The MACD line crossed below the signal line during the late evening session, confirming bearish momentum. Histogram divergence emerged after 08:00 ET, indicating weakening bullish pressure. RSI fell into oversold territory below 30 in the final 3–4 hours of trading, suggesting potential near-term support at $0.01505–$0.01507 could stabilize price. However, RSI failed to break above 50 during the rally, signaling limited conviction.

Bollinger Bands

Bollinger Band contraction occurred between 05:00–07:00 ET, followed by a sharp expansion as price surged to $0.0153. Price then retracted sharply into the lower band by 08:00 ET. The 20-period band width indicated rising volatility during the midday rally, while the closing price at $0.01507 sat just above the lower band, suggesting potential for a rebound.

Volume & Turnover

Volume remained elevated during the midday rally, with a spike at $0.01525–$0.0153. However, after 08:00 ET, volume surged on the downleg, confirming bearish control.
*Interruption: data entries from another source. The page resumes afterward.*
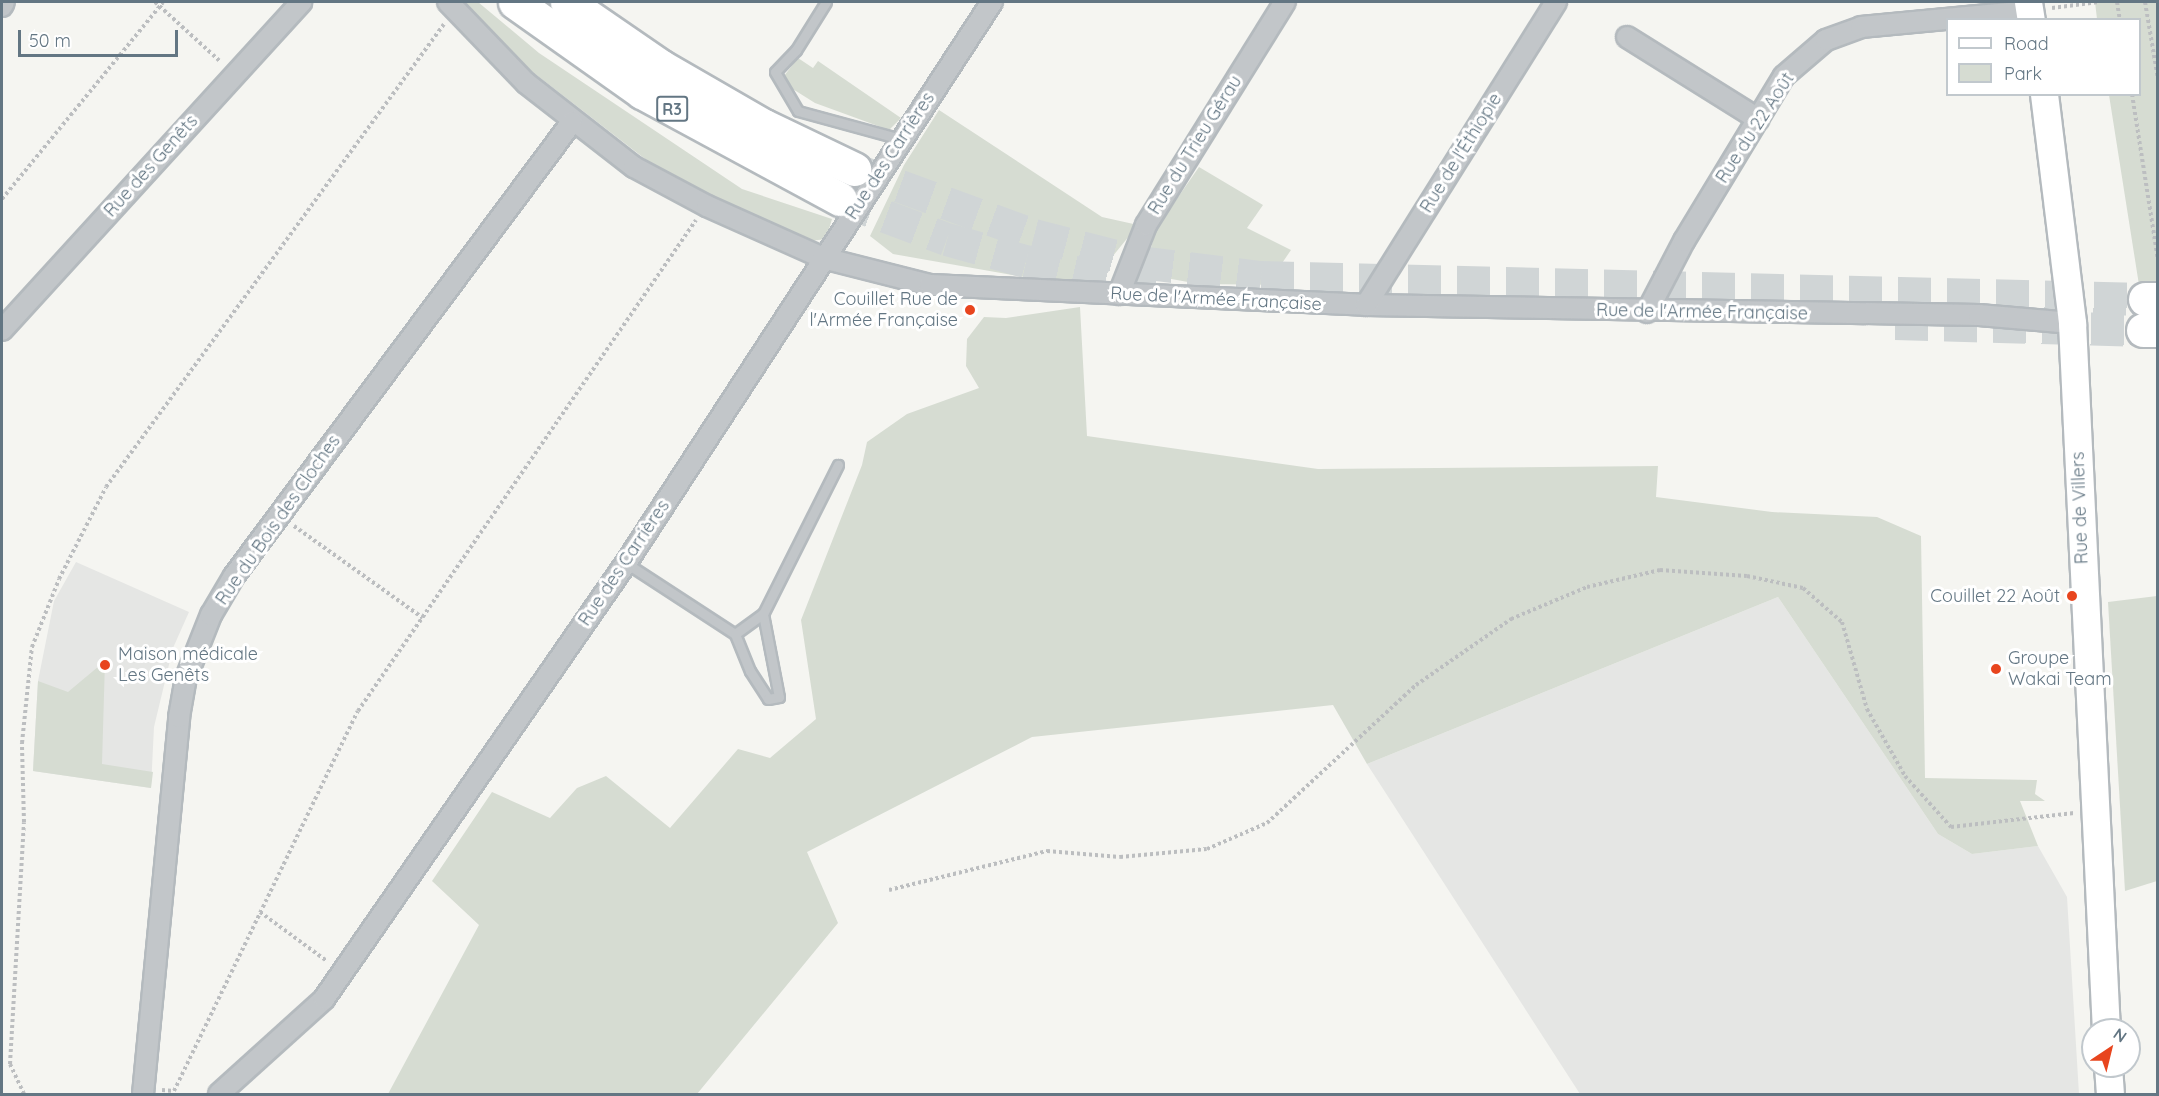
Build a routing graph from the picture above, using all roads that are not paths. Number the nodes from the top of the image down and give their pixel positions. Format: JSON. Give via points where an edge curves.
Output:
{"nodes":[{"id":1,"x":4,"y":2,"type":"edge"},
{"id":2,"x":301,"y":2,"type":"edge"},
{"id":3,"x":515,"y":2,"type":"edge"},
{"id":4,"x":567,"y":2,"type":"edge"},
{"id":5,"x":826,"y":2,"type":"edge"},
{"id":6,"x":992,"y":2,"type":"edge"},
{"id":7,"x":1284,"y":2,"type":"edge"},
{"id":8,"x":1556,"y":2,"type":"edge"},
{"id":9,"x":451,"y":5,"type":"edge"},
{"id":10,"x":2,"y":6,"type":"edge"},
{"id":11,"x":2030,"y":11,"type":"edge"},
{"id":12,"x":1956,"y":18,"type":"edge"},
{"id":13,"x":1946,"y":19,"type":"edge"},
{"id":14,"x":1627,"y":37,"type":"dead end"},
{"id":15,"x":2044,"y":96,"type":"edge"},
{"id":16,"x":1758,"y":119,"type":"junction"},
{"id":17,"x":572,"y":122,"type":"junction"},
{"id":18,"x":901,"y":139,"type":"junction"},
{"id":19,"x":854,"y":169,"type":"tunnel mouth"},
{"id":20,"x":840,"y":199,"type":"tunnel mouth"},
{"id":21,"x":823,"y":258,"type":"junction"},
{"id":22,"x":1119,"y":294,"type":"junction"},
{"id":23,"x":1366,"y":305,"type":"junction"},
{"id":24,"x":1647,"y":312,"type":"junction"},
{"id":25,"x":2072,"y":323,"type":"junction"},
{"id":26,"x":2,"y":330,"type":"edge"},
{"id":27,"x":838,"y":465,"type":"dead end"},
{"id":28,"x":626,"y":563,"type":"junction"},
{"id":29,"x":763,"y":614,"type":"junction"},
{"id":30,"x":735,"y":634,"type":"junction"},
{"id":31,"x":2105,"y":1018,"type":"edge"},
{"id":32,"x":2109,"y":1078,"type":"edge"},
{"id":33,"x":143,"y":1091,"type":"edge"},
{"id":34,"x":219,"y":1095,"type":"edge"},
{"id":35,"x":2110,"y":1095,"type":"edge"}],
"edges":[{"from":1,"to":10,"type":"street"},
{"from":2,"to":26,"type":"street","name":"Rue des Genêts"},
{"from":3,"to":20,"type":"highway","number":"R3","via":[[642,92]]},
{"from":4,"to":19,"type":"highway","number":"R3","via":[[660,66],[764,126]]},
{"from":5,"to":18,"type":"lane","via":[[796,50],[775,72],[798,111]]},
{"from":6,"to":18,"type":"street","name":"Rue des Carrières"},
{"from":7,"to":22,"type":"street","name":"Rue du Trieu Gérau","via":[[1146,225]]},
{"from":8,"to":23,"type":"street","name":"Rue de l'Éthiopie"},
{"from":9,"to":17,"type":"street","name":"Rue de l'Armée Française","via":[[526,83]]},
{"from":11,"to":12,"type":"street","name":"Rue du 22 Août"},
{"from":13,"to":16,"type":"street","name":"Rue du 22 Août","via":[[1862,27],[1826,40],[1784,76]]},
{"from":14,"to":16,"type":"street"},
{"from":15,"to":25,"type":"street","name":"Rue de Villers"},
{"from":16,"to":24,"type":"street","name":"Rue du 22 Août","via":[[1684,241]]},
{"from":17,"to":21,"type":"street","name":"Rue de l'Armée Française","via":[[634,167],[706,206]]},
{"from":17,"to":33,"type":"street","name":"Rue du Bois des Cloches","via":[[228,586],[211,615],[186,678]]},
{"from":18,"to":21,"type":"street","name":"Rue des Carrières"},
{"from":21,"to":22,"type":"street","name":"Rue de l'Armée Française","via":[[930,285]]},
{"from":21,"to":28,"type":"street","name":"Rue des Carrières"},
{"from":22,"to":23,"type":"street","name":"Rue de l'Armée Française"},
{"from":23,"to":24,"type":"street","name":"Rue de l'Armée Française"},
{"from":24,"to":25,"type":"street","name":"Rue de l'Armée Française","via":[[1979,315]]},
{"from":25,"to":31,"type":"street","name":"Rue de Villers"},
{"from":27,"to":29,"type":"lane"},
{"from":28,"to":30,"type":"lane"},
{"from":28,"to":34,"type":"street","name":"Rue des Carrières","via":[[324,999]]},
{"from":29,"to":30,"type":"lane"},
{"from":29,"to":30,"type":"lane","via":[[779,698],[768,699],[750,671]]},
{"from":32,"to":35,"type":"street"}]}
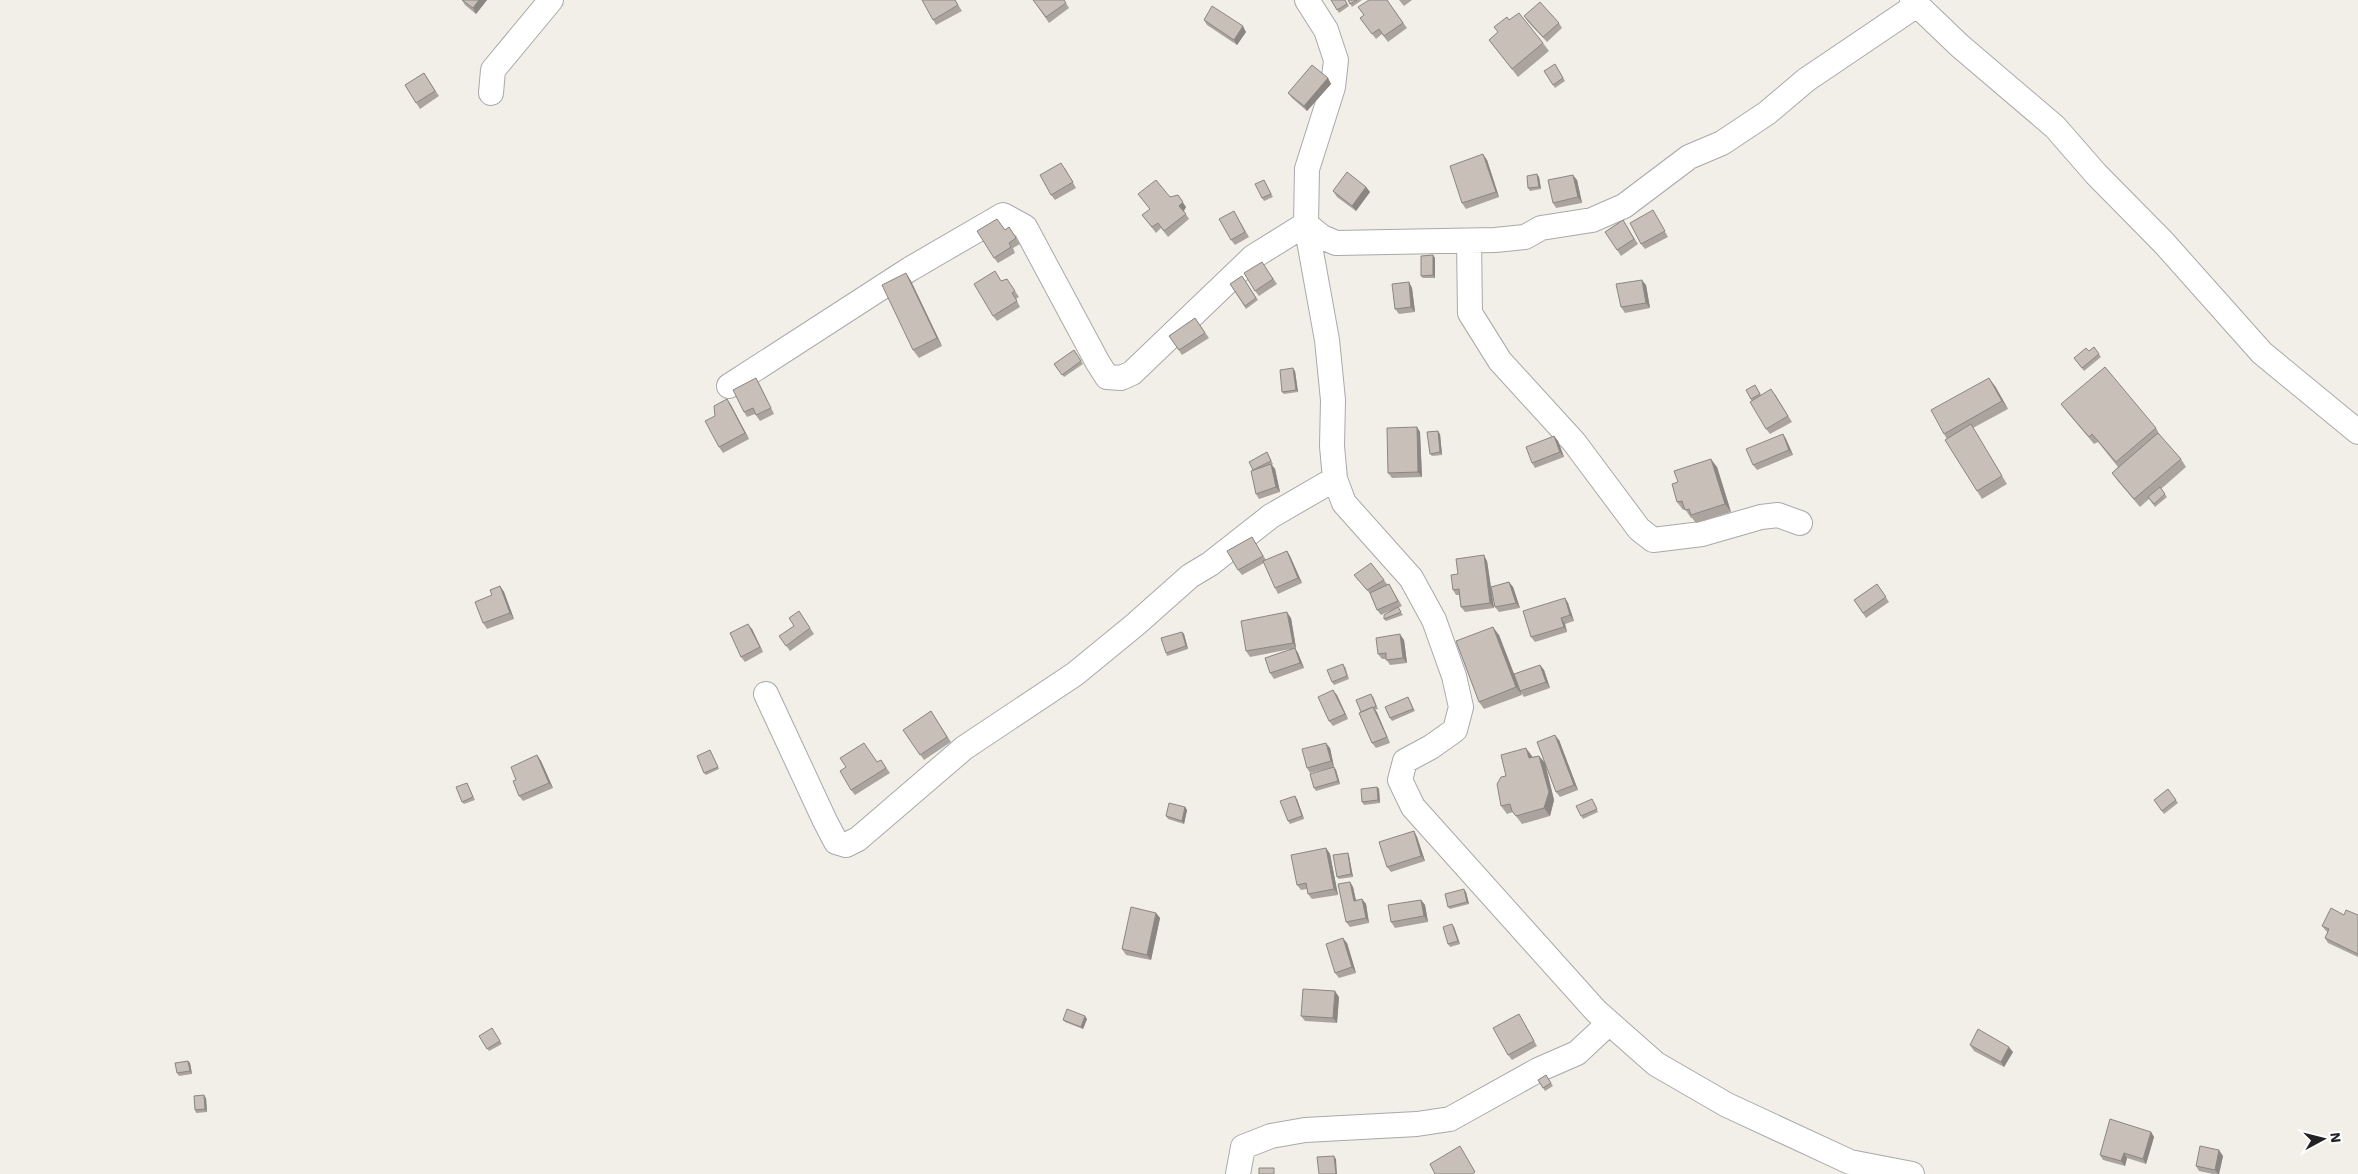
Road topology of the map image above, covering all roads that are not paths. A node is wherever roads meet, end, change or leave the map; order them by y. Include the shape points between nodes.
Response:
1 (551, 0) edge
2 (1307, 0) edge
3 (1911, 5) edge
4 (492, 93) dead end
5 (1306, 224) junction
6 (1469, 241) junction
7 (729, 386) dead end
8 (2358, 432) edge
9 (1335, 479) junction
10 (1800, 523) dead end
11 (766, 694) dead end
12 (1609, 1023) junction
13 (1238, 1174) edge
14 (1912, 1174) edge

1 - 4 street via 493,70
2 - 5 street via 1326,30 1336,60 1333,87 1307,170
3 - 6 street via 1806,80 1766,113 1722,143 1689,157 1624,206 1592,220 1541,228 1525,237
3 - 8 street via 2055,127 2262,353
5 - 6 street via 1336,243
5 - 7 street via 1252,257 1138,368 1121,378 1108,378 1025,227 1003,215 910,269
5 - 9 street via 1327,340 1333,400
6 - 10 street via 1470,313 1500,361 1574,442 1639,529 1653,540 1702,534 1778,515
9 - 11 street via 1271,516 1190,576 1075,674 964,748 858,839 846,845 836,842
9 - 12 street via 1344,502 1410,578 1434,620 1454,676 1461,707 1455,730 1405,761 1400,780 1413,807
12 - 13 street via 1577,1053 1538,1070 1450,1119 1305,1130 1271,1136 1243,1147
12 - 14 street via 1656,1064 1727,1105 1850,1162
Notional turnover reached a 24-hour high of $247,524, with price and turnover aligning during the key selloff. The divergence between volume and price during the early morning consolidation suggests distribution by larger players.

Fibonacci Retracements

On the 15-minute chart, the price retraced to the 61.8% level at $0.01517–$0.0152 before stalling. A deeper retracement to $0.01513 (38.2%) occurred during the afternoon decline. Daily retracements showed strong bearish structure, with the 61.8% level at $0.01504–$0.01505 coinciding with key support. This level may act as a critical pivot for near-term buyers.

Backtest Hypothesis

A potential short-term trading strategy could involve entering long positions during a retest of the $0.01505–$0.01507 support zone if RSI re-enters neutral territory and MACD shows a positive crossover. Stop-loss could be placed below $0.01501, with a take-profit target at $0.01513–$0.01515. This approach aligns with the observed bearish engulfing pattern and Fibonacci levels, aiming to capture a bounce while managing downside risk. The strategy’s validity depends on continued bearish momentum and volume confirmation during key support tests.